Round.06 フィラディルフィア/Phase.2

「僕が、あのジゼルとかって人のとこに行く可能性は考えなかったの?」


「まあ、そこは賭けだったかな。でも君の性格なら、どうせジゼルとはウマが合わないと思ってたし。んふふ」


 そう言ってセラエノはまた笑う。

 姿はずいぶんと違って見えるが、あの頃と変わらない。


「なんだか訳のわからないうちにSFの世界に放り出されて、このちっこいのは当てにならないわで……」


【ちっこいの言うな】


「――殺されかけるわ、人をころ……」


 そこまで言って、胃液が逆流しかけたカノエは口元を抑えた。湧き上がるものを、短く吸って、ゆっくりと細く長く吐いて、鎮める。

 あの紅い花は、もう一生、脳裏から消えることは無いのかもしれない。


「自分が殺されたほうがよかった? そんな殊勝な性格はしてないよね?」


 セラエノは笑っては居なかった。しかし、自信に満ち溢れた顔で、しっかりとカノエを見つめていた。


「……セラに会えるまでは、その時々で精いっぱいだったし、ちょっと絶望もしてたかな……でも、そうだな……“負けるのは嫌だった”」


 カノエがまじめな顔をして、精いっぱいの言葉でセラエノに伝えると、彼女は再び、いつもの「んふふ」という笑みを浮かべて、


「よし。じゃあ、カノエ君とジルヴァラは、うちが正式にゲット、ってことで」


 とVサインを決めた。


「……はい?」


「いやいや、ちょっと待ちなさいセラエノ! さっきから黙って聞いていれば、カノエ様を雇ったのは私が先ですよ!」


 その割り込んできた接触通信は、管制室で二人の会話を聞いていたユードラだった。


「えー……ユードラにはレイオンがいるじゃん」


「そういう問題じゃありません」


 そう言って二人は言い争いを始める。


「いやまて、僕に選択権はないのか」


【ないんじゃない?】


「ないか。超法規的権力とかはどこ行ったんだ」


 アトマの即答を、真顔で復唱した。だが“今までの何もかも”を失ったカノエにしてみれば、それで良かったのかもしれない。

 ほんの少しでいいのだ。

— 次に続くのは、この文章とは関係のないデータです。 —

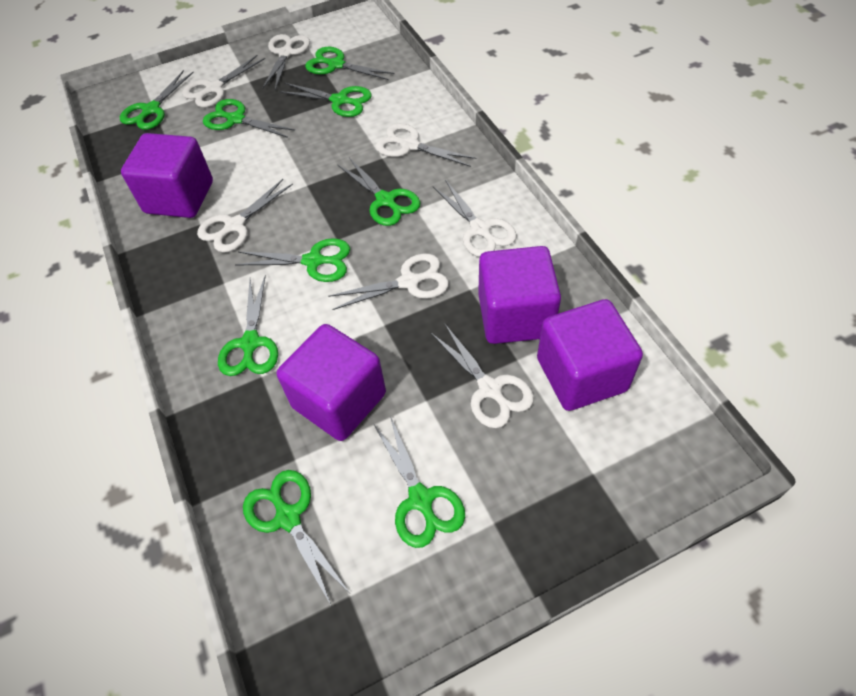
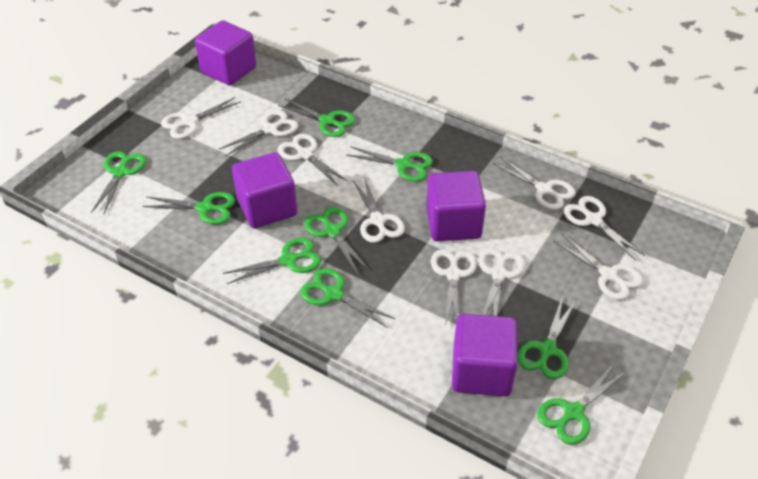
white scissors: 7 -> 9

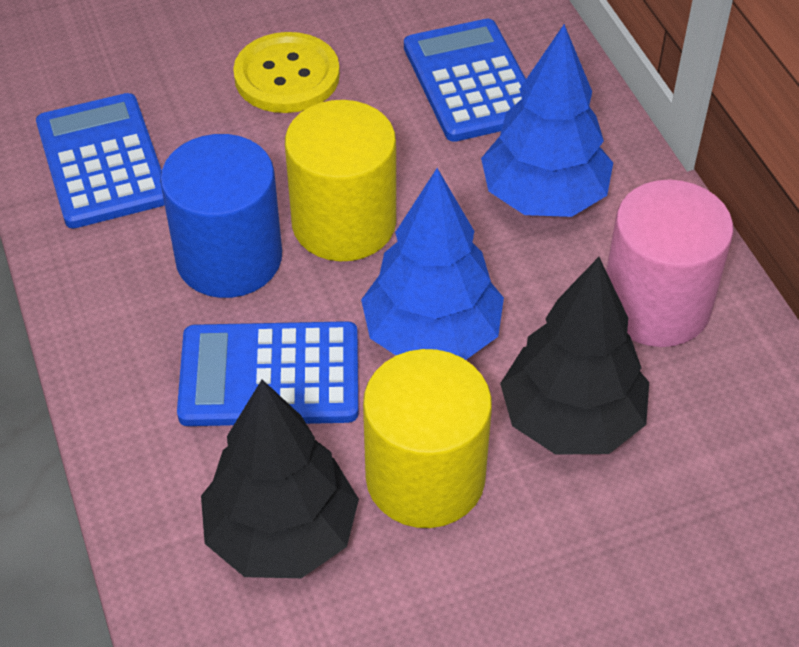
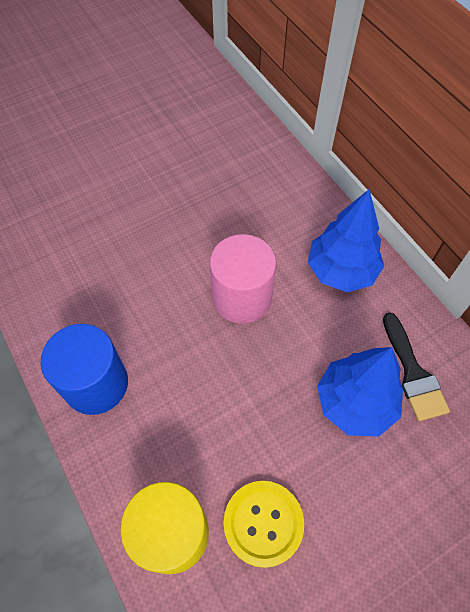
black brush: 0 -> 1
black tree: 2 -> 0
blue calculator: 3 -> 0
yellow cylinder: 2 -> 1

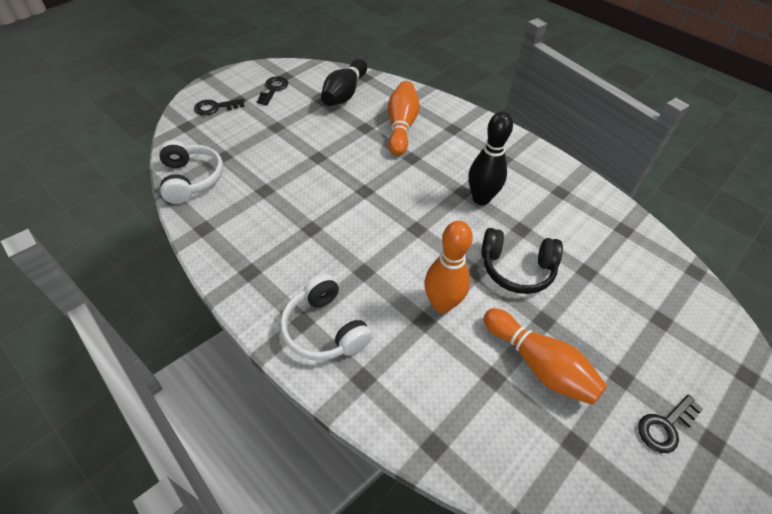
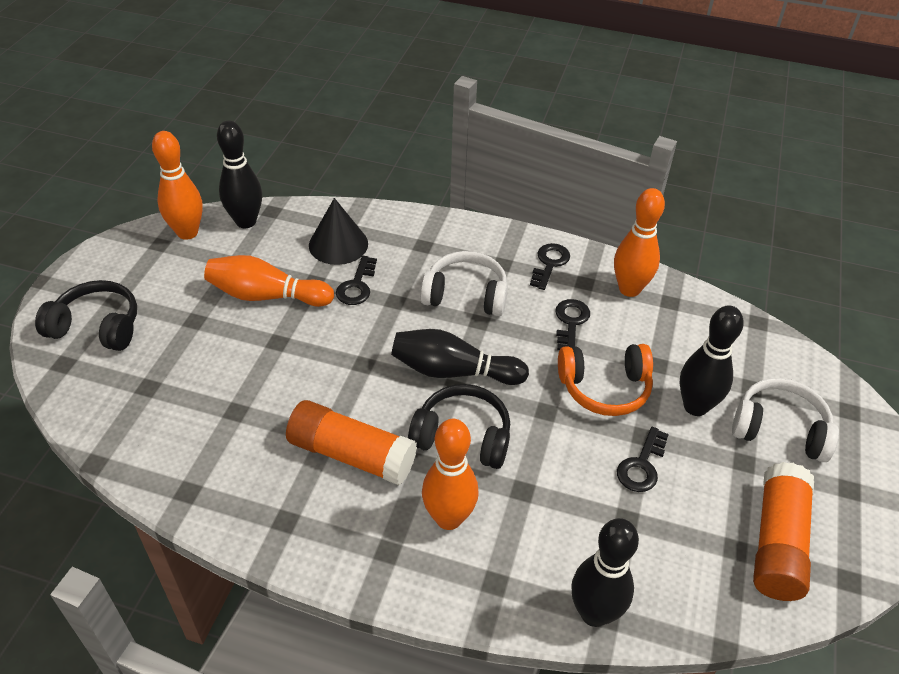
black bowling pin: 2 -> 4
black cone: 0 -> 1
black headphones: 1 -> 2
black key: 3 -> 4
orange bowling pin: 3 -> 4
orange glue stick: 0 -> 2
orange headphones: 0 -> 1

“生きる甲斐”というものが必要だった。


【それにジルヴァラ単艦でオリオンアームを目指すとか言われたら、あたしが困る】


「そこへ行くのも決定事項か」


【そりゃそうでしょ。君が居ないとジルヴァラ、動かせないし】


「まあ、このまま流浪のヘルムヘッダーとして、ジルヴァラであちらこちら旅して、斬り死にするまで修羅に生きたいなら、止めはしないけど?」


 割り込んできたユードラとの話を一旦切って、セラエノがカノエに言った。


「修羅て……すごい難しいゲームモードって話?」


「あー……いや、あっちのゲーム難易度とかの話でなくて……」


 微妙に話が食い違うカノエに、セラエノは言葉を選びなおす。


「――カノエ君は今、この世界で最も強い力の一つを持った一人なんだよ。自由気ままに生きたいなら、君の剣に誘引される有象無象、悪鬼羅刹を全て斬って捨てる覚悟が必要だけど、たった独りで、孤独な生き方をする剣客を“修羅”っていうんじゃないかい?」


 やはりセラエノは笑顔で言った。自らの意思を示し立て、だが押しつけもしない。

 あの頃から変わらぬ彼女の微笑。


「……字面だけなら割と格好はよさそうな生き方だけど……つまり、そう言う面倒なことになりたくなかったら、セラの船に加われと?」


「そゆこと。まー、悪いようにはしないからさ。ライゼンとかユージンも居るし。二人はプレイヤーネームそのままだったから、知ってるよね?」


「ああ……いつもセラのチームに居たあの二人……あの二人もそうなの?」


「そうだよ。あれは別に夢でも何でもない。君はちゃんとあそこにいて、私たちと一緒に戦ってた。モノはまあ、ゲームだったとしてもね。その経験は……役に立ったでしょ?」


 そういってセラエノは下を指さした。

 いまだ手を振って喜ぶラーンの人々の姿がそこにはあった。ナインハーケンズ撃退、惑星レンドラは勝利に沸いている。


「ふむ……そだね。もうすこし……チュートリアル的なものは欲しかったよね……」


 歓声を上げる人々の映像に、少し口元を緩めながら、シートに深く体を埋めた。

 独りではない。そして――明日がある。

だからこそ人は、安心して眠れるのだ。